N.02
Marzo/Aprile 2015

World music e street video

Un altro percorso quello che ci viene incontro e ci immette nel mondo dei giovani. La world music, la musica che nasce dall’incrocio tra diverse culture, che diviene tessuto continuo di esperienze correlate e componibili e gli street video; video realizzati lungo le strade, senza strumenti sofisticati: libere e ingegnose associazioni di musica, parole e immagini.
È la proposta che Jovanotti fa con il suo singolo Terra degli uomini, unico dei brani inediti di Backup. Così YouTube si popola di video che annunciano e svelano volti e attese. Ne abbiamo scelto uno.

ATTIVITÀ DA SVOLGERE
1) Rispondi a queste domande sul testo su world music e street video.
(a) Da che cosa nasce la world music?
(b) Come vengono realizzati gli street video?
(c) Qual è il titolo del singolo di Jovanotti citato?
2) Prosegui il testo su world music e street video a partire dall'ultima frase riportata.
Il materiale riportato di seguito è indipendente dal testo su world music e street video.

Dati sulle relazioni spaziali
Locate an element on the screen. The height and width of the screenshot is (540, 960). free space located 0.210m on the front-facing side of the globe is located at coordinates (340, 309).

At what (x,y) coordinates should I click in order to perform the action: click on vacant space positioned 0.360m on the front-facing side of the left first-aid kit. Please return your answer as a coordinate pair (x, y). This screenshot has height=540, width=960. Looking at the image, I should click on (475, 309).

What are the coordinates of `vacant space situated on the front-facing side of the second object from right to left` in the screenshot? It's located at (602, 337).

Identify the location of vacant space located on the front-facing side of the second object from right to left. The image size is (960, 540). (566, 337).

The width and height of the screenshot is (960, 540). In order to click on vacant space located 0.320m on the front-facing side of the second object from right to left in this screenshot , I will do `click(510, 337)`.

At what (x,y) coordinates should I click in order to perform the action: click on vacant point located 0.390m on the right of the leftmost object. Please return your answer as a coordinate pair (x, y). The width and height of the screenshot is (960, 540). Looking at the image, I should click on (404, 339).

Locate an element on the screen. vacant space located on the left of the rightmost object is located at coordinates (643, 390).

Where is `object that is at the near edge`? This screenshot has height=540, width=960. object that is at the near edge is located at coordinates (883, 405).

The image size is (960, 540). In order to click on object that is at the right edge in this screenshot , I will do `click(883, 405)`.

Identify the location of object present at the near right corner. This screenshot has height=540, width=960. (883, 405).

RISPOSTE FORNITE
1)
(a) Nasce dall'incrocio tra diverse culture.
(b) Vengono realizzati lungo le strade, senza strumenti sofisticati.
(c) Il singolo si intitola Terra degli uomini.

2)
Jovanotti
Lorenzo Cherubini, in arte Jovanotti, nasce il 27 settembre 1966 a Roma. La sua famiglia è originaria di Cortona, in provincia di Arezzo. La passione per la musica arriva quasi subito e, ancora adolescente, Lorenzo inizia a proporsi come DJ su diverse radio locali e nelle varie discoteche romane, ottenendo un discreto successo e proponendo musica dance e, tra i primi in Italia, l’allora neonato genere hip hop. A quel punto è Claudio Cecchetto, perennemente a caccia di talenti, a scoprirlo e ad invitarlo a lavorare con lui. A 19 anni, Lorenzo ha appena terminato il liceo e si trasferisce a Milano, dove inizia a trasmettere dai microfoni di Radio DeeJay con il nome di Jovanotti.
Dalla passione per la musica, per le discoteche, per il rap, nascono i suoi primi dischi. La critica lo stronca e Jovanotti diventa il simbolo del disimpegno giovanile più ostentato, tutto rap, locali notturni e bella vita.
Dal 1992, le sue canzoni consegnano al pubblico, e all’autore stesso, un nuovo Lorenzo, convinto dei propri testi, almeno quanto lo è sempre stato della musica. Finalmente gli strali della critica cessano per lasciare spazio all’interesse.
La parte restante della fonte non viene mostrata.